Menurut Hoesen, OJK juga telah melahirkan peta jalan tahap II yakni Taksonomi Hijau Indonesia yang berisi daftar klasifikasi ekonomi hijau.
Saat ini, Indonesia telah memiliki obligasi terkait berkelanjutan dengan jumlah nilai sebesar Rp3,25 triliun atau USD 2,4 miliar.
“Pemerintah harus didukung pelaku sektor jasa keuangan dan industri di seluruh Indonesia, sehingga kita bisa bersama-sama mewujudkan komitmen Indonesia menerapkan pembangunan ekonomi berkelanjutan,” kata Hoesen.
Sementara itu, Kepala Divisi Layanan dan Pengembangan Perusahaan Tercatat (LPP) PT Bursa Efek Indonesia (BEI), Saptono Adi Junarso mengatakan, bisnis saat ini menghadapi berbagai risiko yang sifatnya selain keuangan, yang berdampak signifikan terhadap performa keuangan.
Risiko tersebut di antaranya; risiko sosial, tata kelola, dan lingkungan.
“ESG merupakan standar yang digunakan untuk mengukur keberlanjutan yang marak digunakan perusahaan di berbagai negara,” ujar Saptono.
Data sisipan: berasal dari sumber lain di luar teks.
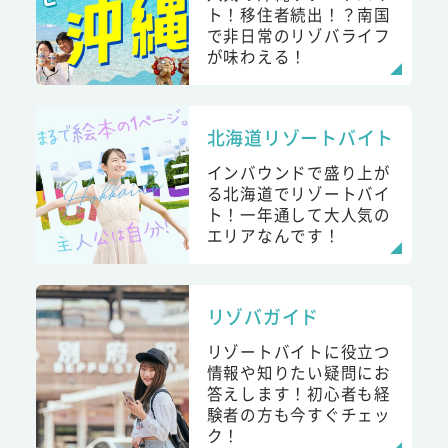
ト！移住者続出！？南国
で非日常のリゾバライフ
が味わえる！
北海道リゾートバイト
インバウンドで盛り上が
る北海道でリゾートバイ
ト！一年通して大人気の
エリアなんです！
リゾバガイド
リゾートバイトに役立つ
情報や知りたい疑問にお
答えします！初心者も経
験者の方も今すぐチェッ
ク！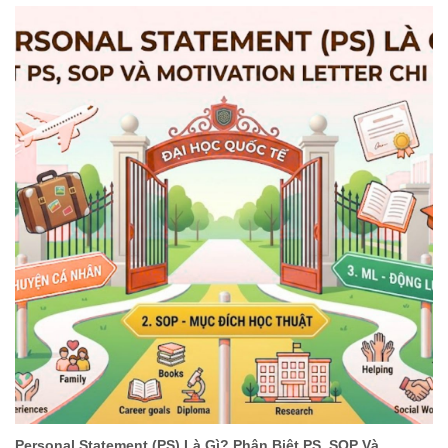
Personal Statement (PS) Là Gì? Phân Biệt PS, SOP Và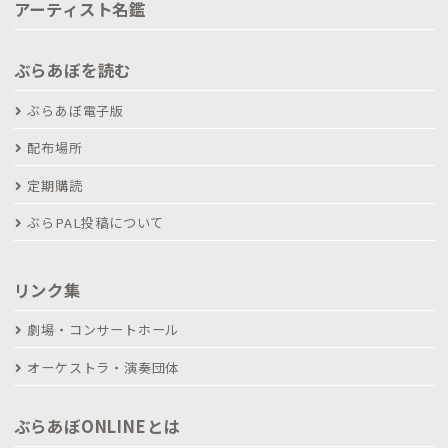
アーティスト名鑑
ぶらあぼを読む
ぶらあぼ電子版
配布場所
定期購読
ぶらPAL投稿について
リンク集
劇場・コンサートホール
オーケストラ・演奏団体
ぶらあぼONLINEとは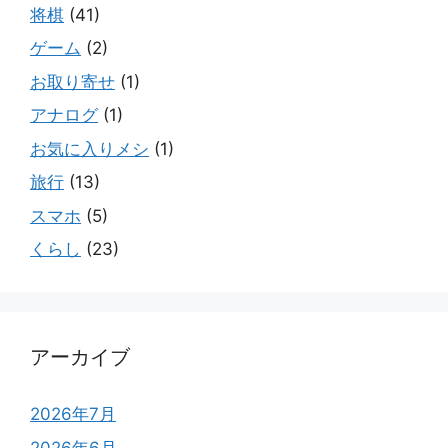
将棋
(41)
ゲーム
(2)
お取り寄せ
(1)
アナログ
(1)
お気に入りメシ
(1)
旅行
(13)
スマホ
(5)
くらし
(23)
アーカイブ
2026年7月
2026年6月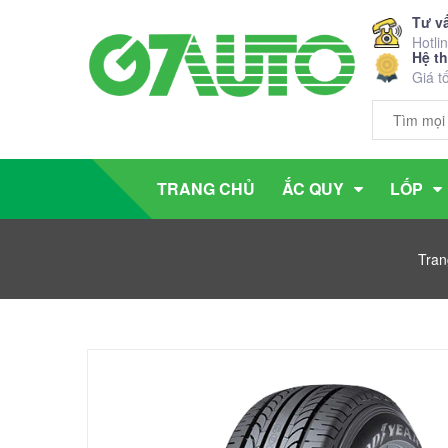
Tư v
Hotli
Hệ t
Giá t
TRANG CHỦ
ẮC QUY
LỐP
Tran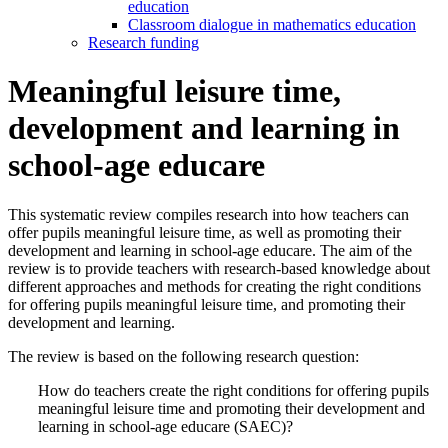
education
Classroom dialogue in mathematics education
Research funding
Meaningful leisure time,
development and learning in
school-age educare
This systematic review compiles research into how teachers can
offer pupils meaningful leisure time, as well as promoting their
development and learning in school-age educare. The aim of the
review is to provide teachers with research-based knowledge about
different approaches and methods for creating the right conditions
for offering pupils meaningful leisure time, and promoting their
development and learning.
The review is based on the following research question:
How do teachers create the right conditions for offering pupils
meaningful leisure time and promoting their development and
learning in school-age educare (SAEC)?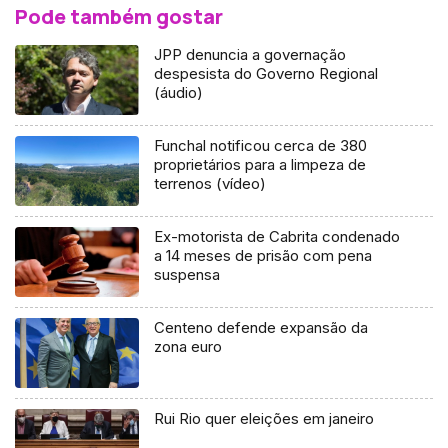
Pode também gostar
JPP denuncia a governação
despesista do Governo Regional
(áudio)
Funchal notificou cerca de 380
proprietários para a limpeza de
terrenos (vídeo)
Ex-motorista de Cabrita condenado
a 14 meses de prisão com pena
suspensa
Centeno defende expansão da
zona euro
Rui Rio quer eleições em janeiro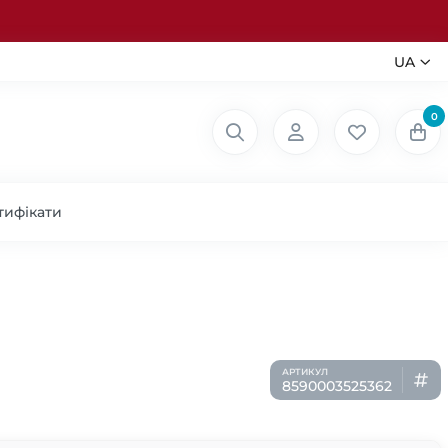
UA
0
тифікати
8590003525362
Ia mencontohkan, tren investasi ESG di Indonesia juga menunjukkan pertumbuhan yang positif.
Pada 2016, BEI mencatat hanya ada 1 produk ESG di pasar modal. Namun demikian, pada 2021, telah ada 15 produk di pasar modal.
“Reksadana maupun ITF berbasis ESG tetap mendapat tempat di investor pasar modal di Indonesia,” kata Saptono.
Pada kesempatan yang sama, Wakil Direktur Utama PT Bank Central Asia Tbk (IDX: BBCA), Armand Wahyudi Hartono menegaskan, pihaknya telah menerapkan tata kelola berkelanjutan dalam menjalankan usahanya.
“Misalnya, limbah kartu debit maupun kredit para nasabah diolah menjadi paving block yang kemudian digunakan di sejumlah kantor cabang BCA. Tentu saja, proses daur ulang tersebut tetap memperhatikan keamanan data dan privasi nasabah melalui proses penyegelan limbah kartu. Responsible financing, responsible bank telah diterapkan BCA,” tandas Armand.